TASK TO CARRY OUT: Reproduce word for word the part of the data that opens with the line containing "Q4. Look carefully at the voltmeter" and closes with the line containing "Answer: 6.6 kg/cm²", both lines included. Leave the pictures out.

SOURCE MATERIAL section start

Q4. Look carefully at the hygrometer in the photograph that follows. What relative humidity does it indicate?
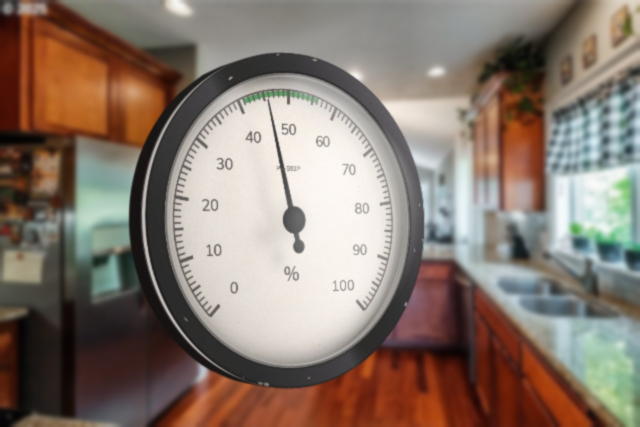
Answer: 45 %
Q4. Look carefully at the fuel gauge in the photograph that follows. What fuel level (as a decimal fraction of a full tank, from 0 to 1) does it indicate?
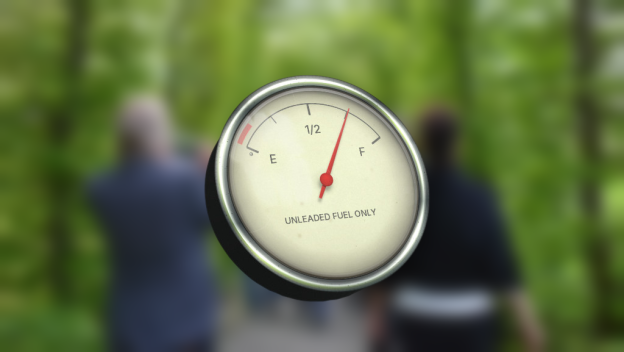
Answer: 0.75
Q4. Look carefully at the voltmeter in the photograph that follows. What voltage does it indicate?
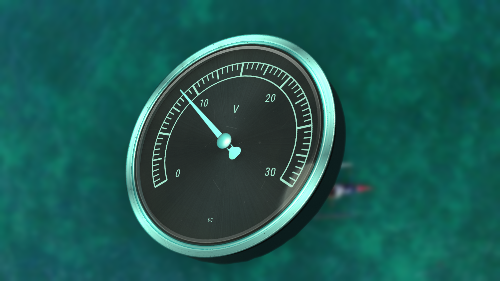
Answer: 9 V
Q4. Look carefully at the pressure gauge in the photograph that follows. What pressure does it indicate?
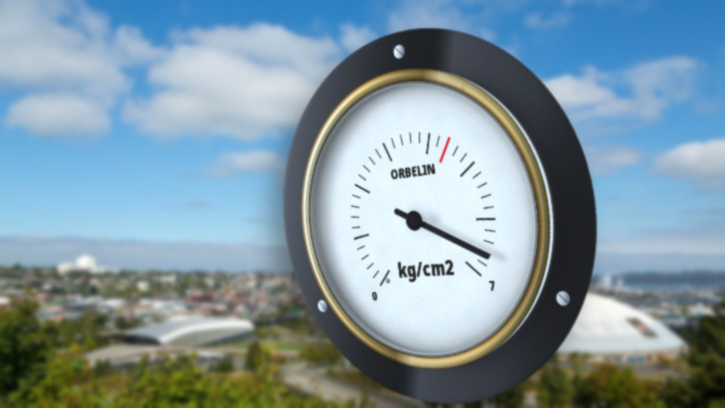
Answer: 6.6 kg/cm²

SOURCE MATERIAL section end
SOURCE MATERIAL section start

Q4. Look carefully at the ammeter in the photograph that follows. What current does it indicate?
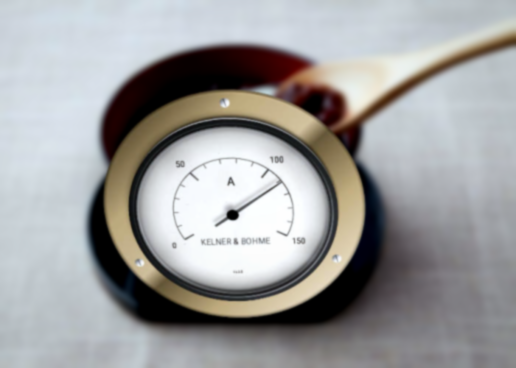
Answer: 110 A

SOURCE MATERIAL section end
SOURCE MATERIAL section start

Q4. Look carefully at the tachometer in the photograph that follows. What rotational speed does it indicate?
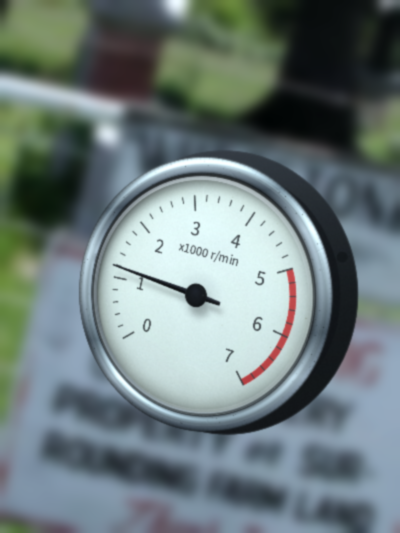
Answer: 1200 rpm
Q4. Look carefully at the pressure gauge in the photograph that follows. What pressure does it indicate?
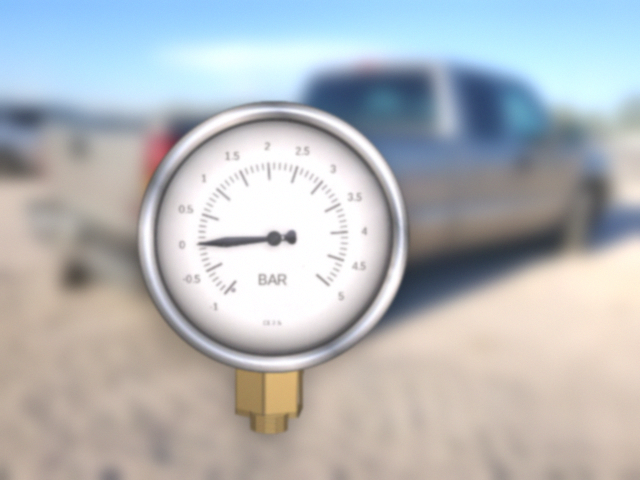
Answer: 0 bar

SOURCE MATERIAL section end

TASK RESULT:
Q4. Look carefully at the voltmeter in the photograph that follows. What voltage does it indicate?
Answer: 9 V
Q4. Look carefully at the pressure gauge in the photograph that follows. What pressure does it indicate?
Answer: 6.6 kg/cm²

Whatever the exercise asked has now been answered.